# What you have to do
Below are entries; write every one of them out again exactly.

◇ ◇ ◇ ◇ ◇

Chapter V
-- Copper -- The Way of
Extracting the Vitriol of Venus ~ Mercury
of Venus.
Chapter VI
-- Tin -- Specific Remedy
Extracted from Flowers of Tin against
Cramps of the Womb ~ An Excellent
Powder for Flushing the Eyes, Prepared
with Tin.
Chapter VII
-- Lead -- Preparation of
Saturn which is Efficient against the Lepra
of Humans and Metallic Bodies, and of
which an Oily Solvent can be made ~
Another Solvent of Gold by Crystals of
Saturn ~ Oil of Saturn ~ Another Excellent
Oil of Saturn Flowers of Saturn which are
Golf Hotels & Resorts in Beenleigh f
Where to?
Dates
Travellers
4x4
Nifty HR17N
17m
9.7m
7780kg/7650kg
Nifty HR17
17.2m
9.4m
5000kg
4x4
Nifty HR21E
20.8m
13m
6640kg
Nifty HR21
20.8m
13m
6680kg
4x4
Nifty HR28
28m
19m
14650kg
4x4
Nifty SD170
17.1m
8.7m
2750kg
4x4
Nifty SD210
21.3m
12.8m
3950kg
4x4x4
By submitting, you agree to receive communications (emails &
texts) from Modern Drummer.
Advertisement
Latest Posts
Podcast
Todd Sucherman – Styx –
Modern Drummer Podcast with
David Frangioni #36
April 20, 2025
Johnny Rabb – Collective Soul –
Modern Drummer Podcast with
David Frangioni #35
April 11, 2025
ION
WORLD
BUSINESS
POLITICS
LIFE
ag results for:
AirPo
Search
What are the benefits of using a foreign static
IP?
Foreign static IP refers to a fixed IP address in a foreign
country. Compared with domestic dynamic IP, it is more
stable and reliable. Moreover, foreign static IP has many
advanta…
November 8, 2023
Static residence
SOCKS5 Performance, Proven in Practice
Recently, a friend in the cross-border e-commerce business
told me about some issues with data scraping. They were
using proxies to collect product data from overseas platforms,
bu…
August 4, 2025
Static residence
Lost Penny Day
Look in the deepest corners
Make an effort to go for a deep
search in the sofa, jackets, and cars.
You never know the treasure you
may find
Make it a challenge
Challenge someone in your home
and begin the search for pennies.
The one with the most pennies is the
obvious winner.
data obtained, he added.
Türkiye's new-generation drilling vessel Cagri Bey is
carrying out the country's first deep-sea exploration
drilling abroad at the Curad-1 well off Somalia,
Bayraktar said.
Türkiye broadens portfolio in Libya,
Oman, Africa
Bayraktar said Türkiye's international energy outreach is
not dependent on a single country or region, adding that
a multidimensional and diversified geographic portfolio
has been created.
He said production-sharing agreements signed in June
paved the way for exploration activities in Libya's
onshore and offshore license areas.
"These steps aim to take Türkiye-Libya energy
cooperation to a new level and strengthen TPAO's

◇ ◇ ◇ ◇ ◇

# Response to this exercise
Chapter V
-- Copper -- The Way of
Extracting the Vitriol of Venus ~ Mercury
of Venus.
Chapter VI
-- Tin -- Specific Remedy
Extracted from Flowers of Tin against
Cramps of the Womb ~ An Excellent
Powder for Flushing the Eyes, Prepared
with Tin.
Chapter VII
-- Lead -- Preparation of
Saturn which is Efficient against the Lepra
of Humans and Metallic Bodies, and of
which an Oily Solvent can be made ~
Another Solvent of Gold by Crystals of
Saturn ~ Oil of Saturn ~ Another Excellent
Oil of Saturn Flowers of Saturn which are
Golf Hotels & Resorts in Beenleigh f
Where to?
Dates
Travellers
4x4
Nifty HR17N
17m
9.7m
7780kg/7650kg
Nifty HR17
17.2m
9.4m
5000kg
4x4
Nifty HR21E
20.8m
13m
6640kg
Nifty HR21
20.8m
13m
6680kg
4x4
Nifty HR28
28m
19m
14650kg
4x4
Nifty SD170
17.1m
8.7m
2750kg
4x4
Nifty SD210
21.3m
12.8m
3950kg
4x4x4
By submitting, you agree to receive communications (emails &
texts) from Modern Drummer.
Advertisement
Latest Posts
Podcast
Todd Sucherman – Styx –
Modern Drummer Podcast with
David Frangioni #36
April 20, 2025
Johnny Rabb – Collective Soul –
Modern Drummer Podcast with
David Frangioni #35
April 11, 2025
ION
WORLD
BUSINESS
POLITICS
LIFE
ag results for:
AirPo
Search
What are the benefits of using a foreign static
IP?
Foreign static IP refers to a fixed IP address in a foreign
country. Compared with domestic dynamic IP, it is more
stable and reliable. Moreover, foreign static IP has many
advanta…
November 8, 2023
Static residence
SOCKS5 Performance, Proven in Practice
Recently, a friend in the cross-border e-commerce business
told me about some issues with data scraping. They were
using proxies to collect product data from overseas platforms,
bu…
August 4, 2025
Static residence
Lost Penny Day
Look in the deepest corners
Make an effort to go for a deep
search in the sofa, jackets, and cars.
You never know the treasure you
may find
Make it a challenge
Challenge someone in your home
and begin the search for pennies.
The one with the most pennies is the
obvious winner.
data obtained, he added.
Türkiye's new-generation drilling vessel Cagri Bey is
carrying out the country's first deep-sea exploration
drilling abroad at the Curad-1 well off Somalia,
Bayraktar said.
Türkiye broadens portfolio in Libya,
Oman, Africa
Bayraktar said Türkiye's international energy outreach is
not dependent on a single country or region, adding that
a multidimensional and diversified geographic portfolio
has been created.
He said production-sharing agreements signed in June
paved the way for exploration activities in Libya's
onshore and offshore license areas.
"These steps aim to take Türkiye-Libya energy
cooperation to a new level and strengthen TPAO's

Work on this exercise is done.